On 05/14/2014 01:40 PM, Daniel Kinzler wrote:
This means
that HTML returned from the preprocessor needs to be valid in
wikitext to avoid being stripped out by the sanitizer. Maybe that's actually
possible, but my impression is that you are shooting for something that's
closer to the behavior of a tag extension. Those already bypass the
sanitizer, so would be less troublesome in the short term.
Yes. Just treat <html>...</html> like a tag extension, and it should work
fine.
Do you see any problems with that?
First of all you'll have to make sure that users cannot inject <html> tags
as that would enable arbitrary XSS. I might have missed it, but I believe
that this is not yet done in your current patch.
In contrast to normal tag extensions <html> would also contain fully
rendered HTML, and should not be piped through action=parse as is done in
Parsoid for tag extensions (in absence of a direct tag extension expansion
API end point). We and other users of the expandtemplates API will have to
add special-case handling for this pseudo tag extension.
In HTML, the <html> tag is also not meant to be used inside the body of a
page. I'd suggest using a different tag name to avoid issues with HTML
parsers and potential name conflicts with existing tag extensions.
Overall it does not feel like a very clean way to do this. My preference
would be to let the consumer directly ask for pre-expanded wikitext *or*
HTML, without overloading action=expandtemplates. Even indicating the
content type explicitly in the API response (rather than inline with an HTML
tag) would be a better stop-gap as it would avoid some of the security and
compatibility issues described above.

* [Problems to solve]
**A.** In the discussion of treating <html> as a tag extension, what would users be able to do if they could inject <html> tags?
**B.** Resume the discussion of treating <html> as a tag extension, picking up after its final sentence.

[Extracted data entries]
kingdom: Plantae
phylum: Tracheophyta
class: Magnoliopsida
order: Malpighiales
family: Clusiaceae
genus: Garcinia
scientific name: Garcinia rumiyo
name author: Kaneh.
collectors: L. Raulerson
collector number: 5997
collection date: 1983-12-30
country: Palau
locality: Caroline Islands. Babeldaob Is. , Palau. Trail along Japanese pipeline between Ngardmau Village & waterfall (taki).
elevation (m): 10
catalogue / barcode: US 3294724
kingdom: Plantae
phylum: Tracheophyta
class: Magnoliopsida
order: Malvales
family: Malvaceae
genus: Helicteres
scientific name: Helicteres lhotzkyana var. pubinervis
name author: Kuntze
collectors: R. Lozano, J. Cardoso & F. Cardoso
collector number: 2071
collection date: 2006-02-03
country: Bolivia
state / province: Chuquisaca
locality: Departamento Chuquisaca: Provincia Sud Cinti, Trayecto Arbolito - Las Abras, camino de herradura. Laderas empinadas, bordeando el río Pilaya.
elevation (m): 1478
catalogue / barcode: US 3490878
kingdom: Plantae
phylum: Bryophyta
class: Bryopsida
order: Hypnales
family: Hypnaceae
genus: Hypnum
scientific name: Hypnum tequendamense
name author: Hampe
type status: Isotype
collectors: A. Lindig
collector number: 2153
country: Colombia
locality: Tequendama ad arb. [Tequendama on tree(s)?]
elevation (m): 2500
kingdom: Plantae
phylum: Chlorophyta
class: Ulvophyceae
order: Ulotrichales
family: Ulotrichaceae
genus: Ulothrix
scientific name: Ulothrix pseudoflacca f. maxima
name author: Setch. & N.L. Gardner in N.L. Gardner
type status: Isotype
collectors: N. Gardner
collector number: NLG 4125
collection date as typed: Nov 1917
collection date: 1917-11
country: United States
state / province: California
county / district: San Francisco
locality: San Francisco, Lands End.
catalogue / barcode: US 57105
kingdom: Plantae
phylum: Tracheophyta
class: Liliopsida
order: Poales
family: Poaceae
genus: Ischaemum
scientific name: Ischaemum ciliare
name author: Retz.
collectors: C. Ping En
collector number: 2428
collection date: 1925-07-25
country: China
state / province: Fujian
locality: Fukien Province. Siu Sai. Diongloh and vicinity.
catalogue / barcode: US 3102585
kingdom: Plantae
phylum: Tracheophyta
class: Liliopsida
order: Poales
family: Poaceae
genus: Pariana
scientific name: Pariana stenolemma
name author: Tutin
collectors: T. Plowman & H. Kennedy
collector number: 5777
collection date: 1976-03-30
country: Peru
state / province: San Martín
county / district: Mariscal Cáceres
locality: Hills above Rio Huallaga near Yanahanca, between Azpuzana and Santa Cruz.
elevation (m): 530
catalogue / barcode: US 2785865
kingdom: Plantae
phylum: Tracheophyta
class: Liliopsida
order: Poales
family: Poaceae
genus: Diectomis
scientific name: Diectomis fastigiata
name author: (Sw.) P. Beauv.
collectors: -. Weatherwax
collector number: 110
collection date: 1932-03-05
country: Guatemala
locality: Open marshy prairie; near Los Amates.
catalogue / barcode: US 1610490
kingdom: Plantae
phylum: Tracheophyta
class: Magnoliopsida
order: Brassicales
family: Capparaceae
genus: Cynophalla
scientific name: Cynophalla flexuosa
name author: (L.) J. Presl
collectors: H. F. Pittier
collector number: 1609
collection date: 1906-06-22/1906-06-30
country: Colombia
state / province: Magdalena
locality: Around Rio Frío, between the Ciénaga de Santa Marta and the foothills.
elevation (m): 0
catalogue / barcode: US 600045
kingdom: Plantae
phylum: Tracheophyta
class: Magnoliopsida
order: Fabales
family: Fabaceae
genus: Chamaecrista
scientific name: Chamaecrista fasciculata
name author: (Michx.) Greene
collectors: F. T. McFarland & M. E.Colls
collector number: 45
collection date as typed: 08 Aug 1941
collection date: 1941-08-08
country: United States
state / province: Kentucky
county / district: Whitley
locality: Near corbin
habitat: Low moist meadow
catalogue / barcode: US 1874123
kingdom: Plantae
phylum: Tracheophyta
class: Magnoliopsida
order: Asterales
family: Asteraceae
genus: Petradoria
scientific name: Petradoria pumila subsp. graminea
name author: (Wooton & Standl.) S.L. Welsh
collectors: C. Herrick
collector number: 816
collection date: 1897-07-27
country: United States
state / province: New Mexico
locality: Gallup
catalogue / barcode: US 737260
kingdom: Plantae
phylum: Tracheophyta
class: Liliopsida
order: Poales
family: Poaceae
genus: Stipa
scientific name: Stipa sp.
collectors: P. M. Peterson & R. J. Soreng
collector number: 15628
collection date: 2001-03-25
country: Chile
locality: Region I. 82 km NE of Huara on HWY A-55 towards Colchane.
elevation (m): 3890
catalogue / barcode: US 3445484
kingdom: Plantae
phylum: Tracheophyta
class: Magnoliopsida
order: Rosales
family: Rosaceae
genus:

* [Answers]
**A.** They could carry out arbitrary XSS.

**B.**
So it is
important to think of renderers as services, so that they are
usable from the content API and Parsoid. For existing PHP code this could
even be action=parse, but for new renderers without a need or desire to tie
themselves to MediaWiki internals I'd recommend to think of them as their
own service. This can also make them more attractive to third party
contributors from outside the MediaWiki world, as has for example recently
happened with Mathoid.
True, but that has little to do with my patch. It just means that 3rd party
Content objects should preferably implement getHtml() by calling out to a
service object.
You are right that it is not an immediate issue with your patch. The point
is about the *longer-term* role of the ContentHandler vs. the content API.
The ContentHandler could either try to be the central piece of our new
content API, or could become an integration point that normally calls out to
the content API and other services to retrieve HTML.
To me the latter is preferable as it enables us to optimize the content API
for high request rates by concentrating on doing one job well, and lets us
leverage this API from the server-side MediaWiki front-end through
ContentHandler.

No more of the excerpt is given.